Hey everyone, I am brand new to dagster and I am t...
# ask-community
t
Hey everyone, I am brand new to dagster and I am trying to wrap my head around how to write a file to GCS. So far I have the pipeline working using the already supported gcs_pickle_io_manager and configuring it to my bucket. But I don't want to write a pickled object. I want to write an HTML file. My inclination was to use the UPathIOManager but I am having difficulty in understanding how it works. In this example https://docs.dagster.io/concepts/io-management/io-managers#custom-filesystem-based-io-manager specifically this part
Copy code
@io_manager(
    config_schema={
        "base_path": Field(str, is_required=True),
        "AWS_ACCESS_KEY_ID": StringSource,
        "AWS_SECRET_ACCESS_KEY": StringSource,
    }
)
def s3_parquet_io_manager(init_context: InitResourceContext) -> PandasParquetIOManager:
    # `UPath` will read boto env vars.
    # The credentials can also be taken from the config and passed to `UPath` directly.
    base_path = UPath(init_context.resource_config.get("base_path"))
    assert str(base_path).startswith("s3://"), base_path
    return PandasParquetIOManager(base_path=base_path)
They pass the config schema the AWS ACCESS KEY ID and the AWS SECRET ACCESS KEY and then the comments say that UPath will read the boto env vars? How does it implement this? If I want to write to a specific gcs bucket, how would I write my custom UPathIOManager, would I need to have the gcs client in the dump_from_path and load_from_path method?

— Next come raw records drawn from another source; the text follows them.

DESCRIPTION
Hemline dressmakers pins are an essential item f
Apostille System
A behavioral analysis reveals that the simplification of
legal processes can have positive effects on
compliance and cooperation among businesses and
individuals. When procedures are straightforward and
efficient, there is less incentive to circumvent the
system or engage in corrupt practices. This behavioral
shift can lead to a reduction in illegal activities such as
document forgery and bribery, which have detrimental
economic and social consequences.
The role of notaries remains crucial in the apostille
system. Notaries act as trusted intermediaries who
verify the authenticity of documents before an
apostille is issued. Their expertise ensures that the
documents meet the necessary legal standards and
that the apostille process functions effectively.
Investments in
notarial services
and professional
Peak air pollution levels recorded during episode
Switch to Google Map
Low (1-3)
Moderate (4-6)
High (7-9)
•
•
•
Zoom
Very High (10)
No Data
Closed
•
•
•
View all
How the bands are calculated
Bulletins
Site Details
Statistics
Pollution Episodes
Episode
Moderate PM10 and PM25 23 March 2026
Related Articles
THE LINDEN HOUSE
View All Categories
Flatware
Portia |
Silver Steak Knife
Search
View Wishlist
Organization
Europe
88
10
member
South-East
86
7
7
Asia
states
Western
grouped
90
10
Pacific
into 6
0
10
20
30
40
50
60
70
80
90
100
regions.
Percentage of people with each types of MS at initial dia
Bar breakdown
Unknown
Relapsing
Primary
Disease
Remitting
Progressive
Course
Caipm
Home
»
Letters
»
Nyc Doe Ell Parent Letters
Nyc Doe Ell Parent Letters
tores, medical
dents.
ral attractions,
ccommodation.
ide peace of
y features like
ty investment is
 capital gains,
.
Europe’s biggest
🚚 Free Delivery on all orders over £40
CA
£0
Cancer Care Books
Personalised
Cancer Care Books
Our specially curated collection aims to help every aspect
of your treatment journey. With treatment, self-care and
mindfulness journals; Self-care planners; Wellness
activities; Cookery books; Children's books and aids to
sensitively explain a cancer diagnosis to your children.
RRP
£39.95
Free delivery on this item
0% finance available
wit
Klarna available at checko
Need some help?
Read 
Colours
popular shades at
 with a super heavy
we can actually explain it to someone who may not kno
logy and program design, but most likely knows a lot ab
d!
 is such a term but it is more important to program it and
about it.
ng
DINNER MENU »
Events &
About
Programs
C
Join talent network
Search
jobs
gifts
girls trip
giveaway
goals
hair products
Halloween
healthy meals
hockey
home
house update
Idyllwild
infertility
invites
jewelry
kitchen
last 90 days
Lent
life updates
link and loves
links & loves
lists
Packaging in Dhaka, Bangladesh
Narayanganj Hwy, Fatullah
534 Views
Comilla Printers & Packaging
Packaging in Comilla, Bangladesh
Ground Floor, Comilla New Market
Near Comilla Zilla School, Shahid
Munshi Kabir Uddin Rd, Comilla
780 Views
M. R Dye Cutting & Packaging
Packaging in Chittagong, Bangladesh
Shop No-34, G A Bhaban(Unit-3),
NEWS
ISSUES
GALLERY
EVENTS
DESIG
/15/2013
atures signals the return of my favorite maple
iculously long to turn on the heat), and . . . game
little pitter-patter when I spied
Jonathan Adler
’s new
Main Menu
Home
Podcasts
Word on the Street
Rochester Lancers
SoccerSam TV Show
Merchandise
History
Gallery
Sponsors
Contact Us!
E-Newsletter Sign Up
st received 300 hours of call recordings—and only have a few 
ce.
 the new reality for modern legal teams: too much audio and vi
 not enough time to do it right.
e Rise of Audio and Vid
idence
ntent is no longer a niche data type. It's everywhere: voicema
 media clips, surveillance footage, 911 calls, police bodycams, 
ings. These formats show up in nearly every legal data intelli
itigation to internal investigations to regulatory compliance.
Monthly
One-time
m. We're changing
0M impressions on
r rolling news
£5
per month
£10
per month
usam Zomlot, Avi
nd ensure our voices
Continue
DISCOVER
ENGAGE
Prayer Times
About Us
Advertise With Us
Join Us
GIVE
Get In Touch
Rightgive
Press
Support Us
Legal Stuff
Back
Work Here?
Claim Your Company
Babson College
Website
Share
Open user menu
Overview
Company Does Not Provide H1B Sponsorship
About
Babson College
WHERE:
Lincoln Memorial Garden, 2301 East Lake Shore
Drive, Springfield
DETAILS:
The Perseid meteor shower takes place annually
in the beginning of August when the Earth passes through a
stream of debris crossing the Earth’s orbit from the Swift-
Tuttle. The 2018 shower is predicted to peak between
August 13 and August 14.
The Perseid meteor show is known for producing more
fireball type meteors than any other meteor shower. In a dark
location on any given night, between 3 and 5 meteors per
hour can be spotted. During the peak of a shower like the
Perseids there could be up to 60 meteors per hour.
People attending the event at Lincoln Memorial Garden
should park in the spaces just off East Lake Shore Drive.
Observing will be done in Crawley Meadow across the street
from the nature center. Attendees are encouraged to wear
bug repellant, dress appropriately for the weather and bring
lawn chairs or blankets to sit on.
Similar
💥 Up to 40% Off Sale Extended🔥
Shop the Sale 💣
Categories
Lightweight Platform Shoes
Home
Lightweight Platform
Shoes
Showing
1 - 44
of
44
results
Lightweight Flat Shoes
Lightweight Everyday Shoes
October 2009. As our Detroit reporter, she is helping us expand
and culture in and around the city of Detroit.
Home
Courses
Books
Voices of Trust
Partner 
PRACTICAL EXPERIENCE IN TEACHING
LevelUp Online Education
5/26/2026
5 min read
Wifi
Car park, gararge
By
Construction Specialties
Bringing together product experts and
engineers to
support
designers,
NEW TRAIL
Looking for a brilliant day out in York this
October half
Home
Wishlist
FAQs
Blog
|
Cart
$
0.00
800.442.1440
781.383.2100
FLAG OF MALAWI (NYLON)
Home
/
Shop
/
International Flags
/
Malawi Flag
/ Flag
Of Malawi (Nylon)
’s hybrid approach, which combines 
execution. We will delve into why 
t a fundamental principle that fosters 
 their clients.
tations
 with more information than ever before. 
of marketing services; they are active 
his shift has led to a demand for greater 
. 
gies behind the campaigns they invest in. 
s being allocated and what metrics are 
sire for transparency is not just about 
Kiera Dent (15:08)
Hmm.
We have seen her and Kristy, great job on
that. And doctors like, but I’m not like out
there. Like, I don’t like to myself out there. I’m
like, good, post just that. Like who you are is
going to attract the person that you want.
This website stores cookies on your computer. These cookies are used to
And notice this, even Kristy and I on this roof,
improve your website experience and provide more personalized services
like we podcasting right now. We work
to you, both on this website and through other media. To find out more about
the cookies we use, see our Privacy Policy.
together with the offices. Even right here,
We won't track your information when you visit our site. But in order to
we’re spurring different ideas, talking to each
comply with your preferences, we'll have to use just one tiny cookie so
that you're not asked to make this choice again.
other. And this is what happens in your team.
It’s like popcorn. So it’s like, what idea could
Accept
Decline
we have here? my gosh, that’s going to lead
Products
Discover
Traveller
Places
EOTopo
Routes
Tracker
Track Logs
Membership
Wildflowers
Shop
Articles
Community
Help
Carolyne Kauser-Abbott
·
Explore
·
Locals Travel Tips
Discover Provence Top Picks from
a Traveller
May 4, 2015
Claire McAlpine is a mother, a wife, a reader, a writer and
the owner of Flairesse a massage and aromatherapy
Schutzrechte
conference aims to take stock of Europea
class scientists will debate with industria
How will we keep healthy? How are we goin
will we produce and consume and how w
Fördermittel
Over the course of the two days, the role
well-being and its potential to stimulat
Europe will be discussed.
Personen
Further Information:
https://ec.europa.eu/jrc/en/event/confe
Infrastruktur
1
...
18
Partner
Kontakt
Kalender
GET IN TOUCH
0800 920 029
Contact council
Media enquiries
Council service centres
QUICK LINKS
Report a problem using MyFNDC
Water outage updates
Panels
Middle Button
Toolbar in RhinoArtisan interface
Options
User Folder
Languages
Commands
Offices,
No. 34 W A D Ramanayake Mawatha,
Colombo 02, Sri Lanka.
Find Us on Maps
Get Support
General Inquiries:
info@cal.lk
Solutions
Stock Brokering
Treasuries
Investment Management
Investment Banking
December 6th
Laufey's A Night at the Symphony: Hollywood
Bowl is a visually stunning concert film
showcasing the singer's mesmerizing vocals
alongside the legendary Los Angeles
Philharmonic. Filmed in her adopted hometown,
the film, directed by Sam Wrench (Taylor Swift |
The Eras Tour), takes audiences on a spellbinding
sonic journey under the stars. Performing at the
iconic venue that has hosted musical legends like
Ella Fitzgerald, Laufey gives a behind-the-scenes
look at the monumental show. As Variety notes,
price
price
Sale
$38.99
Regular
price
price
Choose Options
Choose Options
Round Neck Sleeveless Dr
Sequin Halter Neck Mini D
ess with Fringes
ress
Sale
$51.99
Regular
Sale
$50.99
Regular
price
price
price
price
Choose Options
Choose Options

My biggest confusion so far comes from the config_schema...can I define whatever keys I want here? How Do I pass the keys from the config schema to the dump_from_path and load_from_path methods? Another part of me thinks I should just take the code from here https://docs.dagster.io/_modules/dagster_gcp/gcs/io_manager#gcs_pickle_io_manager and create a new class that inherits the class PickledObjectGCSIOManager and add and extension parameter and override the load_input and handle_output methods to write an html file instead of pickling the object.
I got it to work using the example provided. It was very easy! I I just don't understand how th UPathIOManager accesses gcs but I guess it is through the package gcsfs since I first had an error asking me to install that.
🌈 1
t
Glad you got it working! Thanks for the feedback. Please continue to ask any questions you may have! 😁
🙏 1